Masukan dari masyarakat agar Pilkada 2020 ditunda, khususnya di daerah-daerah berisiko tinggi penularan Covid-19, dipertimbangkan oleh Komisi II DPR. Namun, untuk merealisasikannya tidak mudah. Ada sejumlah persoalan.
Oleh
RINI KUSTIASIH
·3 menit baca
JAKARTA, KOMPAS — Komisi II DPR belum memutuskan perlu tidaknya penundaan Pemilihan Kepala Daerah 2020 secara parsial atau khusus di daerah-daerah yang berada di zona merah. Kondisi setiap daerah itu harus dipantau hari per hari untuk memastikan apakah daerah itu betul-betul masih berada di dalam zona merah atau tidak. Sebab, status zonasi itu sangat dinamis. Di sisi lain, pengetatan protokol kesehatan masih dianggap sebagai opsi terbaik.
Ketua Komisi II DPR Ahmad Doli Kurnia mengatakan, tahapan Pilkada 2020 harus terus dipantau untuk memastikan protokol kesehatan Covid-19 dapat diterapkan dengan baik.
Namun, untuk memutuskan dapat atau tidaknya penundaan pilkada secara parsial, hal itu tergantung pada kondisi yang sedang berjalan saat ini. Persoalannya ialah status zonasi kerentanan penularan Covid-19 itu sangat dinamis.
”Ada daerah yang hari ini merah, lalu besoknya oranye, dan besoknya lagi merah, dan hari berikutnya bisa saja berubah jadi hijau. Jadi, harus diikuti terus perkembangannya dan mencari solusi mengantisipasi hal-hal yang bisa mengganggu tahapan pilkada, terutama protokol kesehatan,” ujarnya ketika dihubungi, Selasa (15/9/2020).
Hal lain yang harus juga dipertimbangkan ialah ketentuan atau peraturan yang mengatur penundaan parsial itu.
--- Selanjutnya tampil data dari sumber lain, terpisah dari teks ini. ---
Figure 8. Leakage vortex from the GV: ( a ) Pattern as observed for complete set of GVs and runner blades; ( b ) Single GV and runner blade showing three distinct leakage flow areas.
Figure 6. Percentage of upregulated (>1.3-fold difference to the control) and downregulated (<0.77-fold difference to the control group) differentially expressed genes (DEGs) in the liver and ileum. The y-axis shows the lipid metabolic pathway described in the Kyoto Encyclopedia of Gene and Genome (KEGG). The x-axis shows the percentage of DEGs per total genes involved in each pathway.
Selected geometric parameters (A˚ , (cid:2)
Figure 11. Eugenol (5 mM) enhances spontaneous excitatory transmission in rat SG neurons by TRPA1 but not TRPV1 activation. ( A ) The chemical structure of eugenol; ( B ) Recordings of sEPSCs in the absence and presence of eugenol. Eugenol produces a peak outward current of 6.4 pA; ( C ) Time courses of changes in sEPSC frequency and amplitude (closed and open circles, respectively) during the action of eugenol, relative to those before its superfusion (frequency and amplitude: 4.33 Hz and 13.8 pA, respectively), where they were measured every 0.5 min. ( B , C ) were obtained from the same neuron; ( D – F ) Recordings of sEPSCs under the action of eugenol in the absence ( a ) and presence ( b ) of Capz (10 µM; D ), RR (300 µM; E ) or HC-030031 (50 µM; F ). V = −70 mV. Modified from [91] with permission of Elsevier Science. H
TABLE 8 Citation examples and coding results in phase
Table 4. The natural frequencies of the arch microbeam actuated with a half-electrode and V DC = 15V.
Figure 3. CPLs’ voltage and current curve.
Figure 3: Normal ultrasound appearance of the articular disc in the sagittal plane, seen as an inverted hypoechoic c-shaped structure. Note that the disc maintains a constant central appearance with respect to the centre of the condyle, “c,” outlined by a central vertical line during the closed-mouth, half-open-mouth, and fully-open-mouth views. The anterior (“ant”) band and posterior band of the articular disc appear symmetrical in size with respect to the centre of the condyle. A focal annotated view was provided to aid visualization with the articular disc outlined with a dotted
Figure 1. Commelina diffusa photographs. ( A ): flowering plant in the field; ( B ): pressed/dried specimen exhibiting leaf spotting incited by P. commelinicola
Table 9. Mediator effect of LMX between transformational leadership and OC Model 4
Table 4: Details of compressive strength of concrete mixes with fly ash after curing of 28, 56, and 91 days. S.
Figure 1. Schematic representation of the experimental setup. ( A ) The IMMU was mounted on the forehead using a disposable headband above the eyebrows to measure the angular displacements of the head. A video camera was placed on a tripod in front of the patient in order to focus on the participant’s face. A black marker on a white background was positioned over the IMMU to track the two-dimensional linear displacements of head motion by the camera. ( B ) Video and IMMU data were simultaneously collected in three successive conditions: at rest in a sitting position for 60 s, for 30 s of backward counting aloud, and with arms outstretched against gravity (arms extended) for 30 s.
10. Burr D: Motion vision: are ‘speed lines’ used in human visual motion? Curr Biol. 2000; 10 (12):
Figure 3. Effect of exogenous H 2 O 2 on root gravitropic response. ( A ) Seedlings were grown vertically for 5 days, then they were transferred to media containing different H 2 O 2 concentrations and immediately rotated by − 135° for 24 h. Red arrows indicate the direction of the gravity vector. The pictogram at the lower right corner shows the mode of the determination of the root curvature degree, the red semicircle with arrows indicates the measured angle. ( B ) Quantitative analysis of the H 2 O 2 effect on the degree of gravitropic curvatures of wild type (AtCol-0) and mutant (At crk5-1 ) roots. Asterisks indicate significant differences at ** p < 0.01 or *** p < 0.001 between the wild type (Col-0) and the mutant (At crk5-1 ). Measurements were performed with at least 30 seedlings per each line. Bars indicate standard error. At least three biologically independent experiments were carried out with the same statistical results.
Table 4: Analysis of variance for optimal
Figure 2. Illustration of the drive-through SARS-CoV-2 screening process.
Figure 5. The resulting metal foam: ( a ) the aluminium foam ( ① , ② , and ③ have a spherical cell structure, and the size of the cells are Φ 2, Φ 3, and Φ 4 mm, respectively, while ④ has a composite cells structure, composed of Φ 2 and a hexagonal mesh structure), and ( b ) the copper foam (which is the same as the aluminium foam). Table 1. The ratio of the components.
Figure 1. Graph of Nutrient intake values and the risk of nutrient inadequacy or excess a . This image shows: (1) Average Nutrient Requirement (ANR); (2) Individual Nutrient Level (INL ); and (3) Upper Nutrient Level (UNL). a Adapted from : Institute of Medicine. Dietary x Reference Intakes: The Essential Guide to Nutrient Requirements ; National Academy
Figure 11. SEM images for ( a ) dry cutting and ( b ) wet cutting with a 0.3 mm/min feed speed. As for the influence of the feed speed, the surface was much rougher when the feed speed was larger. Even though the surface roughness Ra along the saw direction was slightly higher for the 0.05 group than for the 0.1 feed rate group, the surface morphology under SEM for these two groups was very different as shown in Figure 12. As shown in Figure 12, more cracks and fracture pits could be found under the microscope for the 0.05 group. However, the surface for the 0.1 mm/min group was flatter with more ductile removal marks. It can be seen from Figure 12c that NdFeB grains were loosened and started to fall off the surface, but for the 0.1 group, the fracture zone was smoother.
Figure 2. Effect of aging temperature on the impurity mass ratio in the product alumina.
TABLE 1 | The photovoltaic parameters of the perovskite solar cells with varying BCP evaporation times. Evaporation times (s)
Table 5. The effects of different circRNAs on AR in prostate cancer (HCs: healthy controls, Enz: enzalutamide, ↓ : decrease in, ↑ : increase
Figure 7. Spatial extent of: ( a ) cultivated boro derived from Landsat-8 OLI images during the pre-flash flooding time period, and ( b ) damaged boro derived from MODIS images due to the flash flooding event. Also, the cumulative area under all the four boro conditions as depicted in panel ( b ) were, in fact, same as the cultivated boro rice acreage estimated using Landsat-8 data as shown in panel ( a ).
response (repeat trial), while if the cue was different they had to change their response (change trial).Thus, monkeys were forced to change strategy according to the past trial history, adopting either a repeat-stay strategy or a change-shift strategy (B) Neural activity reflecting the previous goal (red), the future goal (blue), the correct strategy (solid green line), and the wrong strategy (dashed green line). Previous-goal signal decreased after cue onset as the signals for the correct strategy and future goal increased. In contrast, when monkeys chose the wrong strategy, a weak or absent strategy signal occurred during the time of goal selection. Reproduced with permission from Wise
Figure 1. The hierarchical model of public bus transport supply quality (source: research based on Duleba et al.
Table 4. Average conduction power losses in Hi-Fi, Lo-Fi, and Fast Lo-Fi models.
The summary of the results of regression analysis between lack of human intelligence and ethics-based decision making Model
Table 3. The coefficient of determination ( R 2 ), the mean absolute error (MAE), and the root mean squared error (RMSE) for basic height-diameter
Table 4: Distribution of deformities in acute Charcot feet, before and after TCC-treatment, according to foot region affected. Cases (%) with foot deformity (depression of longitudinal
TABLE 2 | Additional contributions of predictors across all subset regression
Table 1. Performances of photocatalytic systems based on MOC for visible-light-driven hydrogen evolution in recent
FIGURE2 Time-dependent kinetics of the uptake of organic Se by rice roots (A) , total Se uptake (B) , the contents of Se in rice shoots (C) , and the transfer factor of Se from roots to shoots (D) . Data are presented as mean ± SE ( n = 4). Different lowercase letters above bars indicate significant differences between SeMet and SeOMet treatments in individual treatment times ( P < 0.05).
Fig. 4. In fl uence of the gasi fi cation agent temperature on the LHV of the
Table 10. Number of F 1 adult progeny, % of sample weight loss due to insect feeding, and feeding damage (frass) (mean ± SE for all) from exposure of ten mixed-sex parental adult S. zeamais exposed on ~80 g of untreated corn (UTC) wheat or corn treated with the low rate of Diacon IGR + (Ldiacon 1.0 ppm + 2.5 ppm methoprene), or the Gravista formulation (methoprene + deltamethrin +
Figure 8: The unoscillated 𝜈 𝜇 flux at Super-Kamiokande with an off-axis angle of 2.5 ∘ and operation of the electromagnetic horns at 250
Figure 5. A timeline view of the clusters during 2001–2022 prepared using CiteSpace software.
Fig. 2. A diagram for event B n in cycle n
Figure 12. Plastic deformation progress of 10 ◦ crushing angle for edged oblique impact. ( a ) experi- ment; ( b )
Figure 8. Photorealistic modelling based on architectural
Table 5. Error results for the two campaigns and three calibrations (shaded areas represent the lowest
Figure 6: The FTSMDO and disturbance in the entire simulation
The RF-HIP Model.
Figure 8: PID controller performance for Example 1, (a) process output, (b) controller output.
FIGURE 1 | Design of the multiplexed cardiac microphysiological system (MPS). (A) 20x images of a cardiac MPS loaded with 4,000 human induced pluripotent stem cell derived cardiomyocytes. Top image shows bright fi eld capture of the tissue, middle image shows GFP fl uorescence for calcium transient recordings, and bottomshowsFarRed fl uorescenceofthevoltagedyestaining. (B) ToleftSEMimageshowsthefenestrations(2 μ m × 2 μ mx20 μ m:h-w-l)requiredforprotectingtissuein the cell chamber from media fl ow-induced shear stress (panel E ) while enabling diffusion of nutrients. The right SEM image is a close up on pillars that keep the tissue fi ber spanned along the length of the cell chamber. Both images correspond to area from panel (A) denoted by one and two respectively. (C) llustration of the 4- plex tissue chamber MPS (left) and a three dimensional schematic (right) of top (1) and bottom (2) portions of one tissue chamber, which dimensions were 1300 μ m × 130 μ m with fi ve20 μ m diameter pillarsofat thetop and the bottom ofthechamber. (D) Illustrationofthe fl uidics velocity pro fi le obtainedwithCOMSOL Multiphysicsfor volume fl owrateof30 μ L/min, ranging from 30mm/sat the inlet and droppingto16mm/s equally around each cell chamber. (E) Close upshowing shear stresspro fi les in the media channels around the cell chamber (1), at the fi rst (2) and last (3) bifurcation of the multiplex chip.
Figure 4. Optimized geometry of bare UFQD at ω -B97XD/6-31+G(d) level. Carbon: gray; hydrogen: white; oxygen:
Doli mengatakan, UU Pilkada mengatur keserentakan. Kendati memang ada Pasal 122 di dalam UU Pilkada yang memberikan jalan keluar jika terjadi bencana alam atau bencana non-alam, opsi itu sebaiknya dipilih ketika sudah tidak ada opsi atau solusi lain yang bisa dilakukan untuk memastikan pilkada serentak digelar.
”Dalam setiap pembuatan UU, pasti selalu ada exit plan ketika terjadi kondisi darurat atau force majeure. Pasal 122 itu mengatur dalam kerangka itu. Kalau memang tidak punya pilihan lain, opsi itu mungkin saja diambil. Tetapi, selama kita punya opsi-opsi antisipasi, ya, saya kira kita belum sampai pada opsi terakhir itu,” kata Doli.
Penundaan pilkada secara parsial, menurut Doli, juga akan membawa implikasi hukum jika dilakukan tanpa melalui evaluasi yang jelas. Sebab, UU Pilkada mengatur keserentakan.
”Pada praktiknya, ini bukan hal sederhana karena bisa rawan gugatan di Mahkamah Konstitusi (MK). Kita lihat dulu pengaturan di UU soal keserentakan itu. Namun, yang jelas kita akan mengikuti terus perkembangan dan mencari solusi terbaik bagi pelaksanaan pilkada serentak,” ujarnya.
Wakil Ketua Komisi II DPR dari Fraksi Partai Nasdem Saan Mustopa mengatakan, sampai dengan saat ini belum ada pembicaraan ke arah penundaan pilkada secara parsial ataupun secara keseluruhan.
Dari hasil evaluasi secara umum, DPR juga belum menemukan adanya penularan Covd-19 yang muncul akibat dari pelaksanaan tahapan pilkada. Kluster pilkada sebagaimana dikhawatirkan berbagai pihak itu belum ditemui sekalipun kewaspadaan ketat harus ditingkatkan di tengah pandemi yang belum teratasi ini.
Akan tetapi, masukan-masukan dari berbagai pihak, termasuk kalangan masyarakat sipil untuk menunda pilkada secara parsial tetap akan dipertimbangkan. Untuk pengambilan keputusannya terkait penundaan pilkada secara parsial, DPR harus membicarakan kemungkinan itu dengan pemerintah dan penyelenggara pemilu terlebih dulu.
”Terkait dengan masukan-masukan dari masyarakat dan kelompok-kelompok penggiat pemilu, tentu akan kami pertimbangkan karena memang salah satu poin penting terkait dengan pilkada itu ialah terjaminnya kesehatan dan keselamatan semua penyelenggara dan pemilih. Semua masukan nanti kami sampaikan dalam rapat konsultasi berikutnya dengan KPU,” ucap Saan.
Senada dengan Doli, Saan mengatakan perlunya analisis seksama terhadap kondisi penularan di daerah-daerah yang menyelenggarakan pilkada. Selain berkoordinasi dengan Satgas Covid-19, pemetaan wilayah dan zonasi kerentanan penularan Covid-19 itu dapat dipetakan oleh Kementerian Dalam Negeri.
”Kita harus analisis dulu semuanya dan data itu harus kita bicarakan dengan KPU, Bawaslu, dan Kemendagri. Di sisi lain, saat ini, kan, pemerintah dan penyelenggara pemilu sedang menyusun rumusan sanksi yang tegas terhadap pelanggar protokol kesehatan. Jadi, nanti semua perkembangan akan dilihat,” ujar Saan.